S’appuyant sur des années de politique anti-Kremlin, la Pologne est dans une position unique pour tirer parti du conflit en Ukraine et devenir un acteur majeur d’Europe centrale et orientale. Cependant, à l’approche d’élections législatives importantes, les forces politiques polonaises seront confrontées à un nouveau défi, celui de rivaliser pour la domination dans l’ombre de la guerre.
Avec la réémergence de la Russie en tant que menace pour la sécurité européenne et sa nouvelle invasion de l’Ukraine, la Pologne est à nouveau placée dans son rôle pérenne d’antemurale, ou première ligne de défense, pour l’Europe occidentale.
Pourquoi la Pologne avait raison au sujet de la Russie ?
Au cours des quelque trente années qui se sont écoulées depuis la dissolution du pacte de Varsovie, la Pologne a entretenu des liens très ténus avec la Russie et n’a fait que de brèves tentatives de rapprochement significatif. Les relations continuant à se détériorer au milieu des années 2000, la Pologne a commencé à s’affirmer comme l’un des critiques les plus virulents du Kremlin au sein de l’Union européenne (UE) et de l’OTAN. La récente escalade et la reprise de l’agression russe en Ukraine ont confirmé cette position et donné de la crédibilité à des années de politique étrangère polonaise. Le gouvernement polonais actuel, dirigé par le parti Droit et Justice (PiS), résolument anti-Kremlin, semble être un bénéficiaire clé de ce tournant géopolitique, capitalisant sur une réponse préparée avec succès à l’agression russe dans la région.
En 2022, le Pew Research Center a estimé que plus de 90 % (2) des Polonais avaient une opinion négative de la Russie, mais cela ne représente qu’un pic dans les attitudes majoritairement négatives à l’égard de la Russie depuis le début du sondage en 2007. La prédominance des attitudes négatives à l’égard de la Russie et du Kremlin, observée dans l’espace social polonais, est le fruit d’une longue histoire d’impérialisme et d’occupation russes. Au XIXe siècle, cette histoire remonte à la période du « partage » de la Pologne, au cours de laquelle environ un tiers du territoire polonais actuel, y compris Varsovie, était contrôlé par l’État russe. Au XXe siècle, les souvenirs du pacte Molotov-Ribbentrop et de l’imposition du régime communiste par l’Union soviétique après la Seconde Guerre mondiale sont peut-être les plus pertinents pour expliquer les attitudes actuelles de la société polonaise.

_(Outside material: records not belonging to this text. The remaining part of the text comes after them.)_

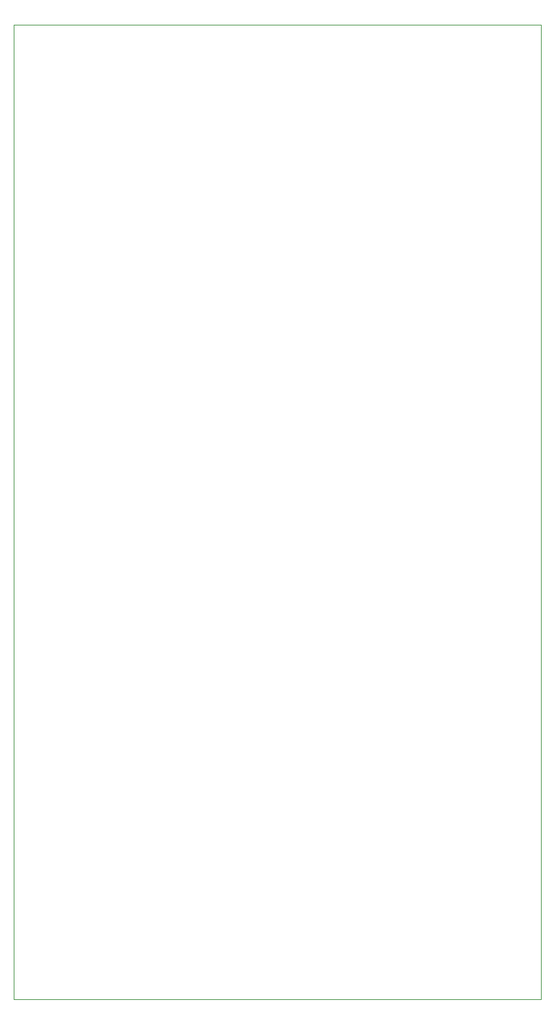
<source format=gbr>
%TF.GenerationSoftware,KiCad,Pcbnew,7.0.9*%
%TF.CreationDate,2024-01-03T21:17:44+01:00*%
%TF.ProjectId,diy_robotics_gripper,6469795f-726f-4626-9f74-6963735f6772,rev?*%
%TF.SameCoordinates,Original*%
%TF.FileFunction,Profile,NP*%
%FSLAX46Y46*%
G04 Gerber Fmt 4.6, Leading zero omitted, Abs format (unit mm)*
G04 Created by KiCad (PCBNEW 7.0.9) date 2024-01-03 21:17:44*
%MOMM*%
%LPD*%
G01*
G04 APERTURE LIST*
%TA.AperFunction,Profile*%
%ADD10C,0.100000*%
%TD*%
G04 APERTURE END LIST*
D10*
X90000000Y-25000000D02*
X90000000Y-145000000D01*
X25000000Y-145000000D02*
X25000000Y-25000000D01*
X90000000Y-145000000D02*
X25000000Y-145000000D01*
X25000000Y-25000000D02*
X90000000Y-25000000D01*
M02*

</source>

Cette histoire conflictuelle est devenue une facette de la politique polonaise, de plus en plus incontournable au cours des dix à quinze dernières années. Dès 2008, à la suite de l’agression de la Russie contre la Géorgie, le président polonais Lech Kaczynski avait déclaré : « Aujourd’hui la Géorgie, demain l’Ukraine, après-demain les États baltes, et peut-être que le temps viendra pour mon pays, la Pologne », des mots qui ont pris un sens nouveau à la lumière des événements actuels.

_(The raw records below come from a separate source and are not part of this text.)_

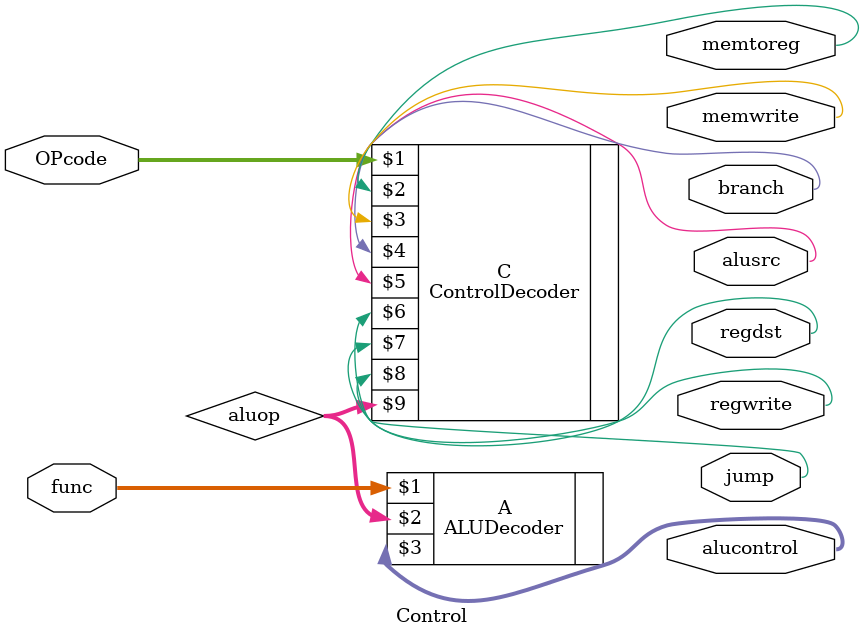
<source format=v>
`timescale 1ns / 1ps

module Control(
    input [5:0] OPcode,
    input [5:0] func,
    output wire memtoreg,memwrite,branch,alusrc,regdst,regwrite,jump,
    output wire [2:0] alucontrol
    );
    
wire [1:0] aluop;
ControlDecoder C(OPcode,memtoreg,memwrite,branch,alusrc,regdst,regwrite,jump,aluop);
ALUDecoder A(func,aluop,alucontrol);

endmodule

</source>
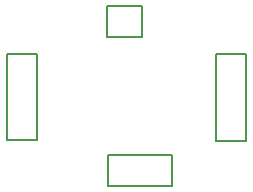
<source format=gbr>
%TF.GenerationSoftware,Altium Limited,Altium Designer,21.8.1 (53)*%
G04 Layer_Color=32768*
%FSLAX26Y26*%
%MOIN*%
%TF.SameCoordinates,2531CBD8-4BF0-4D0B-A877-44D4BE5F07E3*%
%TF.FilePolarity,Positive*%
%TF.FileFunction,Other,Bottom_3D_Body*%
%TF.Part,Single*%
G01*
G75*
%TA.AperFunction,NonConductor*%
%ADD25C,0.007874*%
D25*
X-55118Y-290748D02*
Y-185630D01*
X159843D01*
Y-290748D02*
Y-185630D01*
X-55118Y-290748D02*
X159843D01*
X-56496Y310433D02*
X58465D01*
X-56496Y205315D02*
Y310433D01*
Y205315D02*
X58465D01*
Y310433D01*
X-390551Y-138004D02*
X-290551D01*
X-390551D02*
Y150996D01*
X-290551D01*
Y-138004D02*
Y150996D01*
X306299Y-138594D02*
X406299D01*
X306299D02*
Y150405D01*
X406299D01*
Y-138594D02*
Y150405D01*
%TF.MD5,1f3829318794278a851048560f93d8e3*%
M02*

</source>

Le 10 avril 2010, la « catastrophe de Smolensk » a marqué un tournant dans l’attitude actuelle de la Pologne à l’égard de la Russie. Dans cette saga encore non résolue, Lech Kaczynski, frère de l’actuel leader du parti PiS, Jaroslaw Kaczynski, ainsi que de nombreux hauts fonctionnaires polonais (96 personnes au total) ont été tués dans un accident d’avion alors qu’ils se rendaient à la commémoration du « massacre de Katyn », à l’extérieur de la ville russe de Smolensk. Cette tragédie nationale a laissé de nombreuses questions sans réponse et a joué un rôle déterminant dans le programme politique du parti PiS. Des enquêtes sanctionnées par le gouvernement sur le rôle de la Russie dans les distorsions sont toujours en cours.

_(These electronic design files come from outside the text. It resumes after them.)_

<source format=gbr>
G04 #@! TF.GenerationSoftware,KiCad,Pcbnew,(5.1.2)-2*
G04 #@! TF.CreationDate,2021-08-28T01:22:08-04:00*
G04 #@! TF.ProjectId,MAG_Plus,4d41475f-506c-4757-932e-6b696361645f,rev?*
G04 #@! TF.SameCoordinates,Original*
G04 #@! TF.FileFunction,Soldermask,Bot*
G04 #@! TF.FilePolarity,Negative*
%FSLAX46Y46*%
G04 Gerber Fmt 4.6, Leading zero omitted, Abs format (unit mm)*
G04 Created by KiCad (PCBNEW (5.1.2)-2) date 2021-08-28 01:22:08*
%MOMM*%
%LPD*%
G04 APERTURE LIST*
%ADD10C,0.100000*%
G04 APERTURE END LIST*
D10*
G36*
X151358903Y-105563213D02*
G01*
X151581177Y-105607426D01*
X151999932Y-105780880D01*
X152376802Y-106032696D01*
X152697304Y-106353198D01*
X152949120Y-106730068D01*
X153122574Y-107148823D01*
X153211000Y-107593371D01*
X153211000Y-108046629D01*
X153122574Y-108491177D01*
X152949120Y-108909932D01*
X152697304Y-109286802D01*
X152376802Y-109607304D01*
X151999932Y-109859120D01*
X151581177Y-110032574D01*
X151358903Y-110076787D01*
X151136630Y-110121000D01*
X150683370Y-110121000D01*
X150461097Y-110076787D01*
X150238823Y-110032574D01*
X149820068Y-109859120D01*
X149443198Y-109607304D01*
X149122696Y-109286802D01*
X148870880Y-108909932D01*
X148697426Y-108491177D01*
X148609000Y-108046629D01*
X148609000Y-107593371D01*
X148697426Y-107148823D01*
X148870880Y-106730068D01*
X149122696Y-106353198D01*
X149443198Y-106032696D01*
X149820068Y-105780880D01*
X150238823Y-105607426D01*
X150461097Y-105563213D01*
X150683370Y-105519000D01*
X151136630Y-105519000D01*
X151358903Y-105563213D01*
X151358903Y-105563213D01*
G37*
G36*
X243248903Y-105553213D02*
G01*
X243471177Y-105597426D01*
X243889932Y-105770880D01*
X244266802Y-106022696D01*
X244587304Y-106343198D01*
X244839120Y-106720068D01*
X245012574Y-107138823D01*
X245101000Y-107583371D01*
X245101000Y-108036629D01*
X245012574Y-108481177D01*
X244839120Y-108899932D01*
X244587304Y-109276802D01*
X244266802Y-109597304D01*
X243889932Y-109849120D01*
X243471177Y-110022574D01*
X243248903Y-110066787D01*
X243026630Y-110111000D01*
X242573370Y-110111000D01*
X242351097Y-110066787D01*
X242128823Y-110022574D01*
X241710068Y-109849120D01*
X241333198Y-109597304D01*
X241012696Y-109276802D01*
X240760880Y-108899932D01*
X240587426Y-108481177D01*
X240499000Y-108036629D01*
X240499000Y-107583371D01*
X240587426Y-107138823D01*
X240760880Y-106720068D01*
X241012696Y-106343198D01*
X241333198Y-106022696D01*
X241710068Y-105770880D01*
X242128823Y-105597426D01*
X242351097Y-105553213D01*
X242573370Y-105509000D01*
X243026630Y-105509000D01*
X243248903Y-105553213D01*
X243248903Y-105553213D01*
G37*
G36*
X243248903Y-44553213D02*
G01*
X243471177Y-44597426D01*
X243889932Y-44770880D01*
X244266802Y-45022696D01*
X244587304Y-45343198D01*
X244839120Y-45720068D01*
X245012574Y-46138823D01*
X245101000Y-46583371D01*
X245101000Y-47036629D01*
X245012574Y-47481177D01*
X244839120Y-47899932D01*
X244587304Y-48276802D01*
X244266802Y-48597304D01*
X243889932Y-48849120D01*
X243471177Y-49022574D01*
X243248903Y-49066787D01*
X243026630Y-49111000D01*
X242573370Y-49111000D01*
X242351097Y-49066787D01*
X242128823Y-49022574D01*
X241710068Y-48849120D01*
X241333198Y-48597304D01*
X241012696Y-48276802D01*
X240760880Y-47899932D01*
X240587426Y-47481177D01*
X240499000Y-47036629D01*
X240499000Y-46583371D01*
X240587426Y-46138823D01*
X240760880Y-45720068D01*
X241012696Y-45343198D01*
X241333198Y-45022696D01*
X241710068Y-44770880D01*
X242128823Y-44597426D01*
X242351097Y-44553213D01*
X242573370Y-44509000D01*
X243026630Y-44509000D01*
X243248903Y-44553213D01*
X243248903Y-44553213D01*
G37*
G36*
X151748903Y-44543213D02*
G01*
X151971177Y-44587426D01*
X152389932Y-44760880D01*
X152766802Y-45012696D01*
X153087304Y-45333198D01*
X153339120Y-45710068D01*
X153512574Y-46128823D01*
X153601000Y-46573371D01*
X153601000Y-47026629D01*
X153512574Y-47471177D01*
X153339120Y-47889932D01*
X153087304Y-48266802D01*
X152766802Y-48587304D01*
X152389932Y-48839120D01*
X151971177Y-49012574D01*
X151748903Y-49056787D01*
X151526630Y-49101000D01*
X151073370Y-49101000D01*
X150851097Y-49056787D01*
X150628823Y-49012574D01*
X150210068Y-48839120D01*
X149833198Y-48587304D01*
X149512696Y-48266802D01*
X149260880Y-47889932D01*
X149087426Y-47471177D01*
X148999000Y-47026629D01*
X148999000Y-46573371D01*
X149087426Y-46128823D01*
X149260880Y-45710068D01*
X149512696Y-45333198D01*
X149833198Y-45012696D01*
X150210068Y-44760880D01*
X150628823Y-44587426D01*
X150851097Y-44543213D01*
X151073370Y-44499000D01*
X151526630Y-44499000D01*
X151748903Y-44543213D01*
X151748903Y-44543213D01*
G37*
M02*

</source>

En 2015, peu après l’invasion initiale de la Crimée par la Russie, le parti de droite PiS a pris le contrôle total du gouvernement polonais, remportant à la fois le pouvoir législatif et la présidence. Cette victoire sans précédent du parti a fini par définir l’agenda politique de la Pologne, ainsi que son approche de la Russie et de l’Ukraine post Maïdan. En conséquence, le gouvernement polonais a adopté une approche proactive pour contrer l’influence russe dans la région, ce qui explique également les critiques de la Pologne à l’égard du projet Nord Stream II et son soutien à une présence plus forte de l’OTAN dans le pays.